Fait souvent gommé par la célèbre formule de Mirabeau lors du serment Jeu de Paume, ce fut Mounier qui, pour répondre aux menaces dont elle était l’objet, déclara que l’Assemblée devait s’engager par un serment solennel à ne pas se dissoudre avant d’avoir fixé la constitution. La motion souleva un enthousiasme que le tableau de David n’a pas exagéré. Ses nouvelles Observations sur les états généraux de France lui valurent un très grand prestige à l’Assemblée où le plus redoutable adversaire à ses propositions fut Sieyès.
Pénétré de cet esprit de constitution, il se défiait des tables rases en politique et voulait améliorer les choses là où d’autres voulaient les détruire. La pensée de refondre la France entière sur un modèle nouveau lui semblait insensée ou criminelle : ses vœux se bornaient à l’établissement d’une monarchie constitutionnelle et à une constitution écrite tout en souhaitant un veto absolu pour le roi et un bicamérisme avec une Chambre haute de pairs.
Brocardé par la foule parisienne sous le nom de « Monsieur Veto », il suggéra à Louis XVI d’utiliser la force contre la foule venue assiéger le château de Versailles. Pendant que des projets de déclaration de Droit de l’Homme, et un paquet d’élucubrations, s’accumulaient, Mounier en avait préparé un en 16 articles dont les trois premiers allaient constituer les trois premiers de notre Déclaration des Droits de l’Homme et du Citoyen:
- Article premier : Les hommes naissent et demeurent libres et égaux en droits. Les distinctions sociales ne peuvent être fondées que sur l’utilité commune.
- Article II : Le but de toute association politique est la conservation des droits naturels et imprescriptibles de l’homme. Ces droits sont la liberté, la propriété, la sûreté et la résistance à l’oppression.
- Article III : Le principe de toute Souveraineté réside essentiellement dans la Nation. Nul corps, nul individu ne peut exercer d’autorité qui n’en émane expressément. Ce modéré hostile aux privilèges souhaitait une aristocratie fondée sur le talent et abhorrait l’égalitarisme plébéien, assimilant la démocratie à une tyrannie de la multitude et de l’incompétence…
Mais devant la coalition des rancunes, des jalousies et des utopies, les anglomanes, comme on les appelait, échouèrent.
Le 8 octobre 1789, dégouté par l’attitude du roi et par la montée d’un pouvoir plébéien fondé sur des mouvements de foules manipulées, Mounier donna sa démission de député. Il se réfugia en Savoie avant de s’exiler en Suisse, Angleterre, Italie et Allemagne jusqu’en 1801.

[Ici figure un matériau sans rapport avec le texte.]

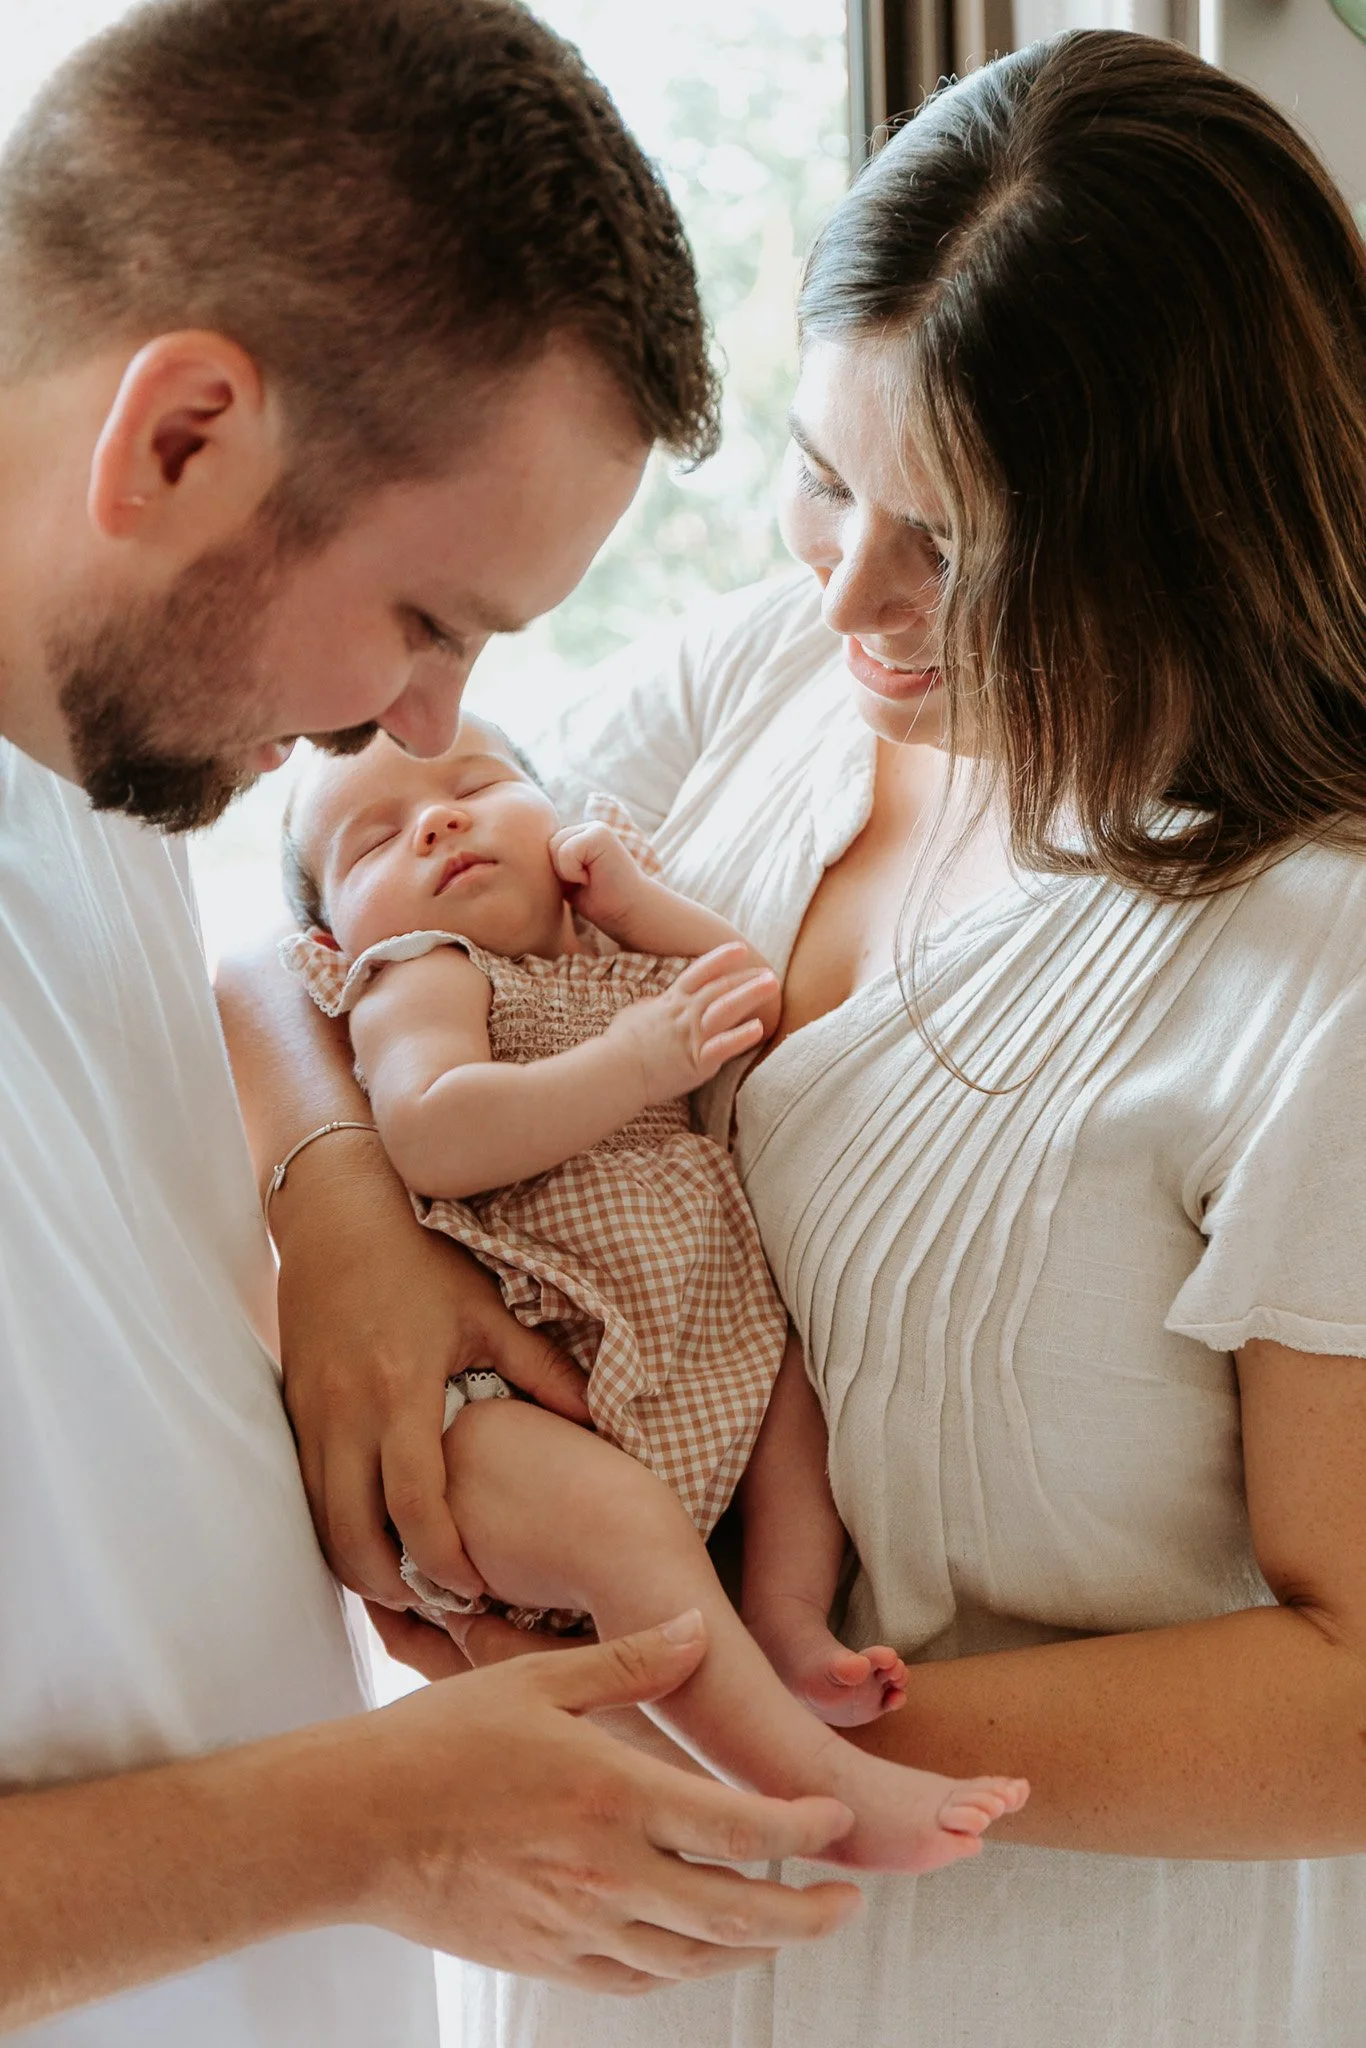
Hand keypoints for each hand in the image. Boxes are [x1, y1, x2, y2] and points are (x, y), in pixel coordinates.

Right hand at [275, 1137, 590, 1607]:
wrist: (336, 1214)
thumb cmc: (419, 1258)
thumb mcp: (486, 1310)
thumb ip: (539, 1370)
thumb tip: (598, 1421)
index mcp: (400, 1391)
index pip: (413, 1506)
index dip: (442, 1559)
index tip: (474, 1585)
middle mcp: (345, 1413)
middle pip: (351, 1537)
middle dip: (391, 1587)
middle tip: (435, 1602)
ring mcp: (308, 1416)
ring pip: (318, 1523)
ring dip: (356, 1564)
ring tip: (405, 1583)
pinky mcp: (289, 1412)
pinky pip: (304, 1493)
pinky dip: (332, 1528)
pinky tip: (370, 1537)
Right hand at [347, 1611, 862, 1989]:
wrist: (355, 1826)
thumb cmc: (442, 1742)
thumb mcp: (537, 1679)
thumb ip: (629, 1661)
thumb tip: (701, 1626)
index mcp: (613, 1795)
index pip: (738, 1829)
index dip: (801, 1831)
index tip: (834, 1821)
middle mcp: (606, 1873)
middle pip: (735, 1913)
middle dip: (805, 1912)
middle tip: (847, 1900)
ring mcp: (577, 1926)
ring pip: (694, 1957)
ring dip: (756, 1946)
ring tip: (793, 1926)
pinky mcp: (547, 1960)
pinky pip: (637, 1980)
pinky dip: (685, 1970)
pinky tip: (702, 1952)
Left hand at [550, 820, 646, 930]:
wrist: (631, 913)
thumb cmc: (602, 902)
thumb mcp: (570, 880)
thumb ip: (555, 863)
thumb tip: (524, 857)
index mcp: (581, 836)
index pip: (546, 848)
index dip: (557, 873)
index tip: (581, 885)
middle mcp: (588, 827)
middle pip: (547, 846)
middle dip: (560, 872)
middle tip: (586, 883)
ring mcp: (596, 828)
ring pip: (554, 848)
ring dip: (567, 873)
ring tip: (590, 881)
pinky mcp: (599, 834)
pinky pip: (565, 853)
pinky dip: (573, 873)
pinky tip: (593, 879)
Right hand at [607, 943, 778, 1102]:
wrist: (614, 1070)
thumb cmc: (619, 1044)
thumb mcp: (635, 1015)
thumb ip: (653, 1007)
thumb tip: (657, 1002)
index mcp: (671, 1002)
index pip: (699, 972)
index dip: (721, 959)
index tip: (741, 949)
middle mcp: (685, 1014)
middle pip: (720, 988)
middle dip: (747, 977)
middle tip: (771, 970)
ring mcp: (692, 1036)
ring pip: (726, 1009)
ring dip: (751, 994)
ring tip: (772, 985)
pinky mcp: (696, 1061)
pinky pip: (722, 1047)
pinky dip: (741, 1037)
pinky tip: (759, 1028)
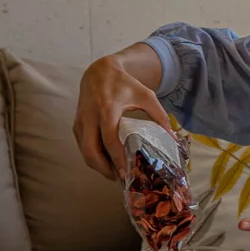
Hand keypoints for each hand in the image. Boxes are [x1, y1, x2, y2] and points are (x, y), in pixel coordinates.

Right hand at [74, 54, 173, 179]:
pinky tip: (106, 161)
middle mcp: (90, 117)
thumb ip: (160, 116)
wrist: (99, 72)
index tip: (125, 173)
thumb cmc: (125, 84)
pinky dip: (92, 156)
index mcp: (107, 109)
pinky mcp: (76, 124)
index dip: (117, 159)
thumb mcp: (146, 96)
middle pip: (90, 150)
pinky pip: (82, 145)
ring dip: (97, 164)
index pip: (109, 140)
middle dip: (103, 168)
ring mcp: (80, 121)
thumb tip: (173, 138)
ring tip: (114, 173)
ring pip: (83, 150)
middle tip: (118, 178)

Revenu en France, il fut nommé préfet d’Ille-et-Vilaine. Au début de 1804, il fut désigné par le département comme candidat au Sénat conservateur avant de recevoir la Légion d’honneur. Napoléon préféra le nommer conseiller d'État.
Atteint par une maladie de cœur et habitué depuis des années à lutter contre la souffrance, il continua à vaquer à ses occupations malgré sa santé déclinante.
Le 26 janvier 1806, après un affaiblissement Mounier s’éteignit paisiblement dans son fauteuil.
« Celui là était un honnête homme » dit Napoléon en apprenant sa mort et il donna bientôt la preuve de sa sympathie en accordant une pension à la famille du défunt, laissée dans un état précaire. Les éloges funèbres ne manquèrent pas.
L’ancien constituant était mort fonctionnaire de l’Empire. Ce dont sa disparition précoce le privait, sera donné à son fils, Claude Edouard Philippe (1784 – 1843) qui se distingua sous l’Empire puis sous la Restauration.
Après de pompeuses funérailles en l’église Saint-Roch, Jean-Joseph Mounier fut inhumé au cimetière parisien de Vaugirard. Avant même les années d'exhumations dues à la désaffection du cimetière, on retrouve la trace de sa dépouille dans la 32ème division du cimetière du Père-Lachaise où elle fut transférée en février 1812.